“It’s so nice to know that the judges feel the way that they do and love it the way that we do,” said Janet Diel, who was working as a liaison between the city and the parade officials. “That’s amazing because it is a terrific float.”
Float volunteers received word from the judges of their win at 6 a.m. Friday, but hadn’t heard their comments yet, she said.
Valencia resident Edward Hillery created the float’s design, which got the most votes in a design contest.
The float featured green grass, a large red barn and silo, and about 50,000 unique and exotic flowers. It was covered in dry materials, including cotton and magnolia leaves.
The float will likely arrive in Burbank on Sunday night and be dropped off at George Izay Park, Diel said.
The float will stay at the park until Wednesday to allow residents to see it and view live demonstrations of the moving plane, which will happen five times a day.
Volunteers from the Tournament of Roses will stay with the float 24 hours a day until Wednesday, she said.

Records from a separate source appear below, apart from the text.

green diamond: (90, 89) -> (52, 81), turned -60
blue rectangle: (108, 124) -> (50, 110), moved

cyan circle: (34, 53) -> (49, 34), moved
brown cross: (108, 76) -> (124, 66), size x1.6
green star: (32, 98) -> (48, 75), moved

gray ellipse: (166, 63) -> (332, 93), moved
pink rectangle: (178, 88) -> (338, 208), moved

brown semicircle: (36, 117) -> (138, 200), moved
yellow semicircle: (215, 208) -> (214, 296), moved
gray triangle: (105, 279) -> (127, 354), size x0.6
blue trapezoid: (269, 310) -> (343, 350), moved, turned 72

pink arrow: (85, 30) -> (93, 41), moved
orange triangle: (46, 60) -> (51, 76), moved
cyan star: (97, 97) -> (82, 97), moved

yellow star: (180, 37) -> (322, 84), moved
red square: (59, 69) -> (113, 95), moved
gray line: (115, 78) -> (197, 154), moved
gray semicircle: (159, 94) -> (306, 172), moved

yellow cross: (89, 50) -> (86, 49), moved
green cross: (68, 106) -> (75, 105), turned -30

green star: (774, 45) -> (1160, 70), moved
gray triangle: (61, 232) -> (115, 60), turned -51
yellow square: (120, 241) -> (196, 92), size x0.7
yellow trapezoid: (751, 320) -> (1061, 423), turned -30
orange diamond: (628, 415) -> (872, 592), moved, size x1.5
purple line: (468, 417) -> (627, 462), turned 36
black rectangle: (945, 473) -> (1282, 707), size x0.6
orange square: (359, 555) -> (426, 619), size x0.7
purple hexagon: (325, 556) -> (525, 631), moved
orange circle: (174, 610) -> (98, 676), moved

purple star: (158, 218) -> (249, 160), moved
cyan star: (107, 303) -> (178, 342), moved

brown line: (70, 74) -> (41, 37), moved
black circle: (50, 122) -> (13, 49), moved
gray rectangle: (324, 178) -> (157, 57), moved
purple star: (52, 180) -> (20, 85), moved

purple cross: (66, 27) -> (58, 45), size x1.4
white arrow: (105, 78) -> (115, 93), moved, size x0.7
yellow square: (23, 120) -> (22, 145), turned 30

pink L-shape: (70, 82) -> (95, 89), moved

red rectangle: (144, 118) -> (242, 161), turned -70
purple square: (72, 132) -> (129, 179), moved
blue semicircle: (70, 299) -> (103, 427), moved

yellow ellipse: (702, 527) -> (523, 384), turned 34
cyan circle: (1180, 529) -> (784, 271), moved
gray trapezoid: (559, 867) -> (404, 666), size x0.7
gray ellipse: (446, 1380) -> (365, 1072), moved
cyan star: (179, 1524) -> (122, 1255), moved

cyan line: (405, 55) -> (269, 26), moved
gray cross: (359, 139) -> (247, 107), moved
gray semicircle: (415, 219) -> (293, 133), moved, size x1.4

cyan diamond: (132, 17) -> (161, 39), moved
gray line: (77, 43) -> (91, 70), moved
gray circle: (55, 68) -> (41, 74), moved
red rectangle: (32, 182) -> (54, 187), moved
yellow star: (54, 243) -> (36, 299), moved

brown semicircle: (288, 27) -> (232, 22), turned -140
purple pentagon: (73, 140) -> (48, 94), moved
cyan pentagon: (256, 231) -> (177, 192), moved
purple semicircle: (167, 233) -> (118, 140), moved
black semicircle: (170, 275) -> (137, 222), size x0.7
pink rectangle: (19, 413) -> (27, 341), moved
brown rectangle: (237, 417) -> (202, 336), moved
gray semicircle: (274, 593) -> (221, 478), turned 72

City officials invited the public Jan. 9 to help dismantle the float at the Burbank Water and Power yard.
“That’s the hard part, watching your blood, sweat and tears turn into garbage,” Diel said.
Glendale’s 33-foot-long float, “America’s Pride,” which featured a 22-foot-tall soaring bald eagle, provided parade-goers with a show-stopping finale.
Military jets saluted spectators with the “missing man” formation as the float appeared. The float was flanked by participants who held several American flags and a larger one.